Accessibility is now and has been a hot topic for many years. Web projects come in all sizes as well does team support. From small startups, all the way to entrenched enterprise solutions, addressing accessibility continues to be a challenge. TBH, HTML and CSS by itself is 100% accessible. But as soon as we start to add complex layouts and interactive elements, things breakdown fast.
Of the 10 most common accessibility issues #4 jumps out at me as a complex issue wrapped up in a mosaic of issues.
Missing WAI-ARIA attributes
The Web Accessibility Initiative – Accessible Rich Internet Applications (WAI-ARIA) is a technical specification used by developers to build accessible interactive content. Interactive content includes elements like drag-and-drops, accordions, or sliders.
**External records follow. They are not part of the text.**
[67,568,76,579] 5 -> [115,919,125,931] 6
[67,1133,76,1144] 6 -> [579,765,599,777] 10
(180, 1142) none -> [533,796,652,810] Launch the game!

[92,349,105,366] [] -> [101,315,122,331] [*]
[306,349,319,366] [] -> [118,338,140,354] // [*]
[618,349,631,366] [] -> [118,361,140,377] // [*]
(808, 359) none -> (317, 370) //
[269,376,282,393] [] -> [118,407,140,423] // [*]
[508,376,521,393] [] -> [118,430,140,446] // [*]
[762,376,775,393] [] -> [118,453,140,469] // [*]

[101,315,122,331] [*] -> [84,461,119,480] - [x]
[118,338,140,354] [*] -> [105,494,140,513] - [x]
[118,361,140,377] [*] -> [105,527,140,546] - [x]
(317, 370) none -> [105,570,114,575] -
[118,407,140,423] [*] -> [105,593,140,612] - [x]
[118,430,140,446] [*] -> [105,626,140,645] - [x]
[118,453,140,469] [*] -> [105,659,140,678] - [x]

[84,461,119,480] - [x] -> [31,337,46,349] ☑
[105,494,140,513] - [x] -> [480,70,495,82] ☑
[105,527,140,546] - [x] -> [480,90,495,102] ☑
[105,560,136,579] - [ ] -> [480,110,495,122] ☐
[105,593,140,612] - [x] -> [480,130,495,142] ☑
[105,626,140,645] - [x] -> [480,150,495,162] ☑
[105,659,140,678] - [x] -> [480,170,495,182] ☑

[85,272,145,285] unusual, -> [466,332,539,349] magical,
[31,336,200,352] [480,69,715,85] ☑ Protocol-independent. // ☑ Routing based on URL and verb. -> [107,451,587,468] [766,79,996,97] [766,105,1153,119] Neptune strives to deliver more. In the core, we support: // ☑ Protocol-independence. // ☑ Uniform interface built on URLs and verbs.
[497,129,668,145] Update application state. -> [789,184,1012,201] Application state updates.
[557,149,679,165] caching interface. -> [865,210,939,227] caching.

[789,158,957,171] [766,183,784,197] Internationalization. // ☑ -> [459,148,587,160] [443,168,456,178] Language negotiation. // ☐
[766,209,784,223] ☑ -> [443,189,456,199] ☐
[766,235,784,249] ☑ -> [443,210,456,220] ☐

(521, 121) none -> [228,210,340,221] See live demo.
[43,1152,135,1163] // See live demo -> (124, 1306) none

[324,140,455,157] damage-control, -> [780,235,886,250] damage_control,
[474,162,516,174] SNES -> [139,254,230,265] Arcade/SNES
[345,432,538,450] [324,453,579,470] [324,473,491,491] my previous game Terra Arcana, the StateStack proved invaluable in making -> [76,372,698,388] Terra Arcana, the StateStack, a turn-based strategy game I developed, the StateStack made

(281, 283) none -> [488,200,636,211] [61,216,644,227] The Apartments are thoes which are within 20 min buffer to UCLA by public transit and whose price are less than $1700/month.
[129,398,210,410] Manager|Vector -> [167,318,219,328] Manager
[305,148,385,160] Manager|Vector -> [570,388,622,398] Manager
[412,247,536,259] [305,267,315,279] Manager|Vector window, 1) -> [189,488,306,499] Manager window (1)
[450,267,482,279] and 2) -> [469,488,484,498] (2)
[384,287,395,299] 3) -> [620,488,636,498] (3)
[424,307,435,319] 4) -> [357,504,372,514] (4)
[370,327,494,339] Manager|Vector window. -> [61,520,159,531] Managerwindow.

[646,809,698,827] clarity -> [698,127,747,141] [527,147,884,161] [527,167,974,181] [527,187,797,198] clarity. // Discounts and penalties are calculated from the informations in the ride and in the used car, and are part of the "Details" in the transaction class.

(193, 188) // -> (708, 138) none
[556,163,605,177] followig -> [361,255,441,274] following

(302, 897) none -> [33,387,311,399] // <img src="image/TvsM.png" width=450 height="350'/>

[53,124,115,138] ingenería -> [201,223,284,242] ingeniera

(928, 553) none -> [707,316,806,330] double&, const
Unfortunately, these types of interactive content interfere with users who rely on screen readers or speech instructions if they’re not implemented properly.
The web today and the web of the future is complex and it will get even more complex. Users are demanding more and more complexity as far as interactive elements and immersive experiences all at the same time, we can not leave people with disabilities behind.
It is here where we have the challenge. Stipulating that all the devs in an org will be 100% fluent in accessible code is a bar that few will set. All the documents and lunch-n-learns will not solve this either. In this talk I will go over modern strategies for how we can all ship accessibility.
Attendees of this talk will learn how a team of dedicated engineers with full knowledge of accessibility standards can set web dev teams up for success. Leveraging modern HTML tools developers can solve these issues and ship consistent experiences that can be used in any modern development framework with accessibility rules made available via a declarative API.